Saudade é palavra gasta



Partir me parece agora uma palavra que deriva de "parto" ou "dor". Estou reorganizando as palavras em seus tristes sentidos, depois de fazer chover o português lusitano em meu varal de português latino-americano. Procuro despir a semântica do meu desejo em permanecer em Portugal até secar as palavras. Coimbra é uma tocha ardente dentro de mim. Fico recolhendo retalhos de quem eu era antes de acariciar os poros das derradeiras palavras, repronunciadas com a boca cerrada.
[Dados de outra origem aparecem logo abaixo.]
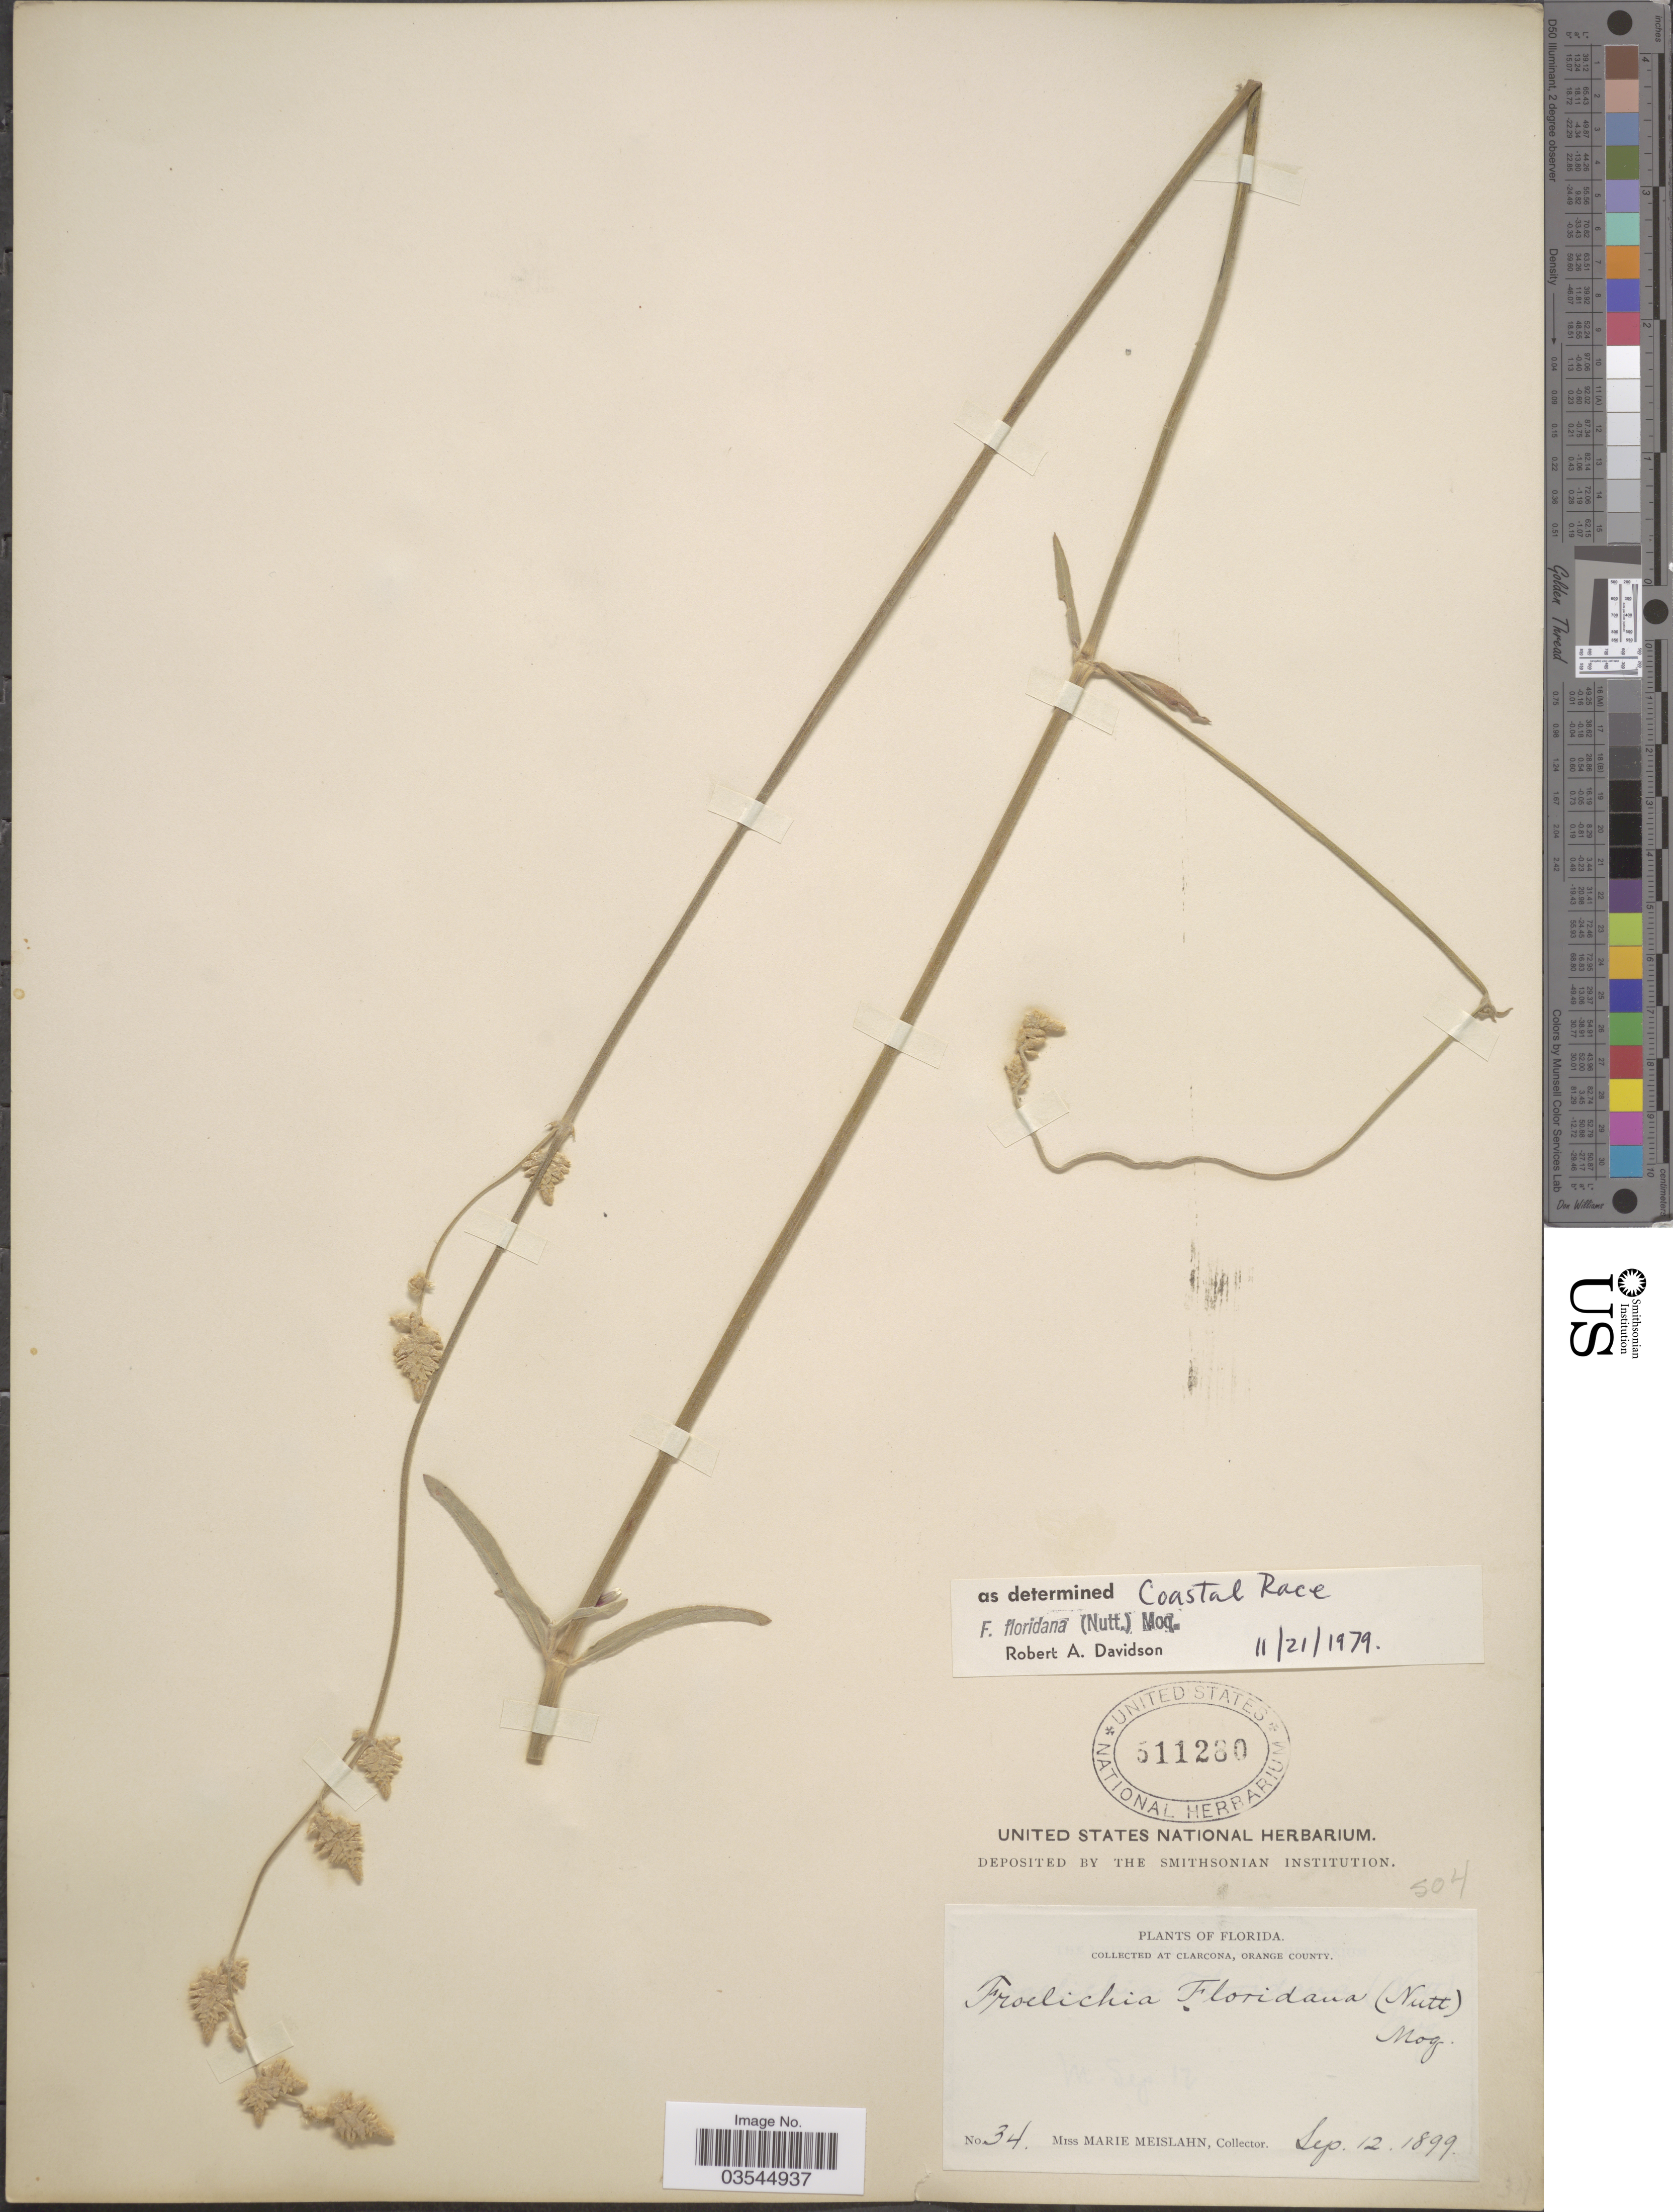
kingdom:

Sinto-me um menino que ligeiramente se esqueceu a mecânica de andar e agora procura alisar o chão como recomeço. Retomba sobre mim a força bruta de recriar meus passos, e sem ter chãos para pisar ou palavras familiares para saborear, me sinto ilhado, como um descobridor de velhas terras. Todas as palavras me parecem suplicas infantis ou dogmas revisitados. Meus pés se enraízam em Coimbra como as raízes de uma arvore penetrada no Jardim Botânico, o joelho sensual da Praça da República. A minha fé pagã, que não é cega, refloresta meu culto ao presente, embora o passado me pareça um bom altar. Partir, que é verbo atuante, sussurra e assopra no relicário de sentimentalidades do meu pesar. Otimista, flerto com o tempo. Sinto no soar do horizonte a charmosa curva que oculta um oceano de novas palavras, envolvidas em novos sentidos. E diante disto, saudade é palavra gasta. Denuncio meu culto ao agora. Só me resta o novo.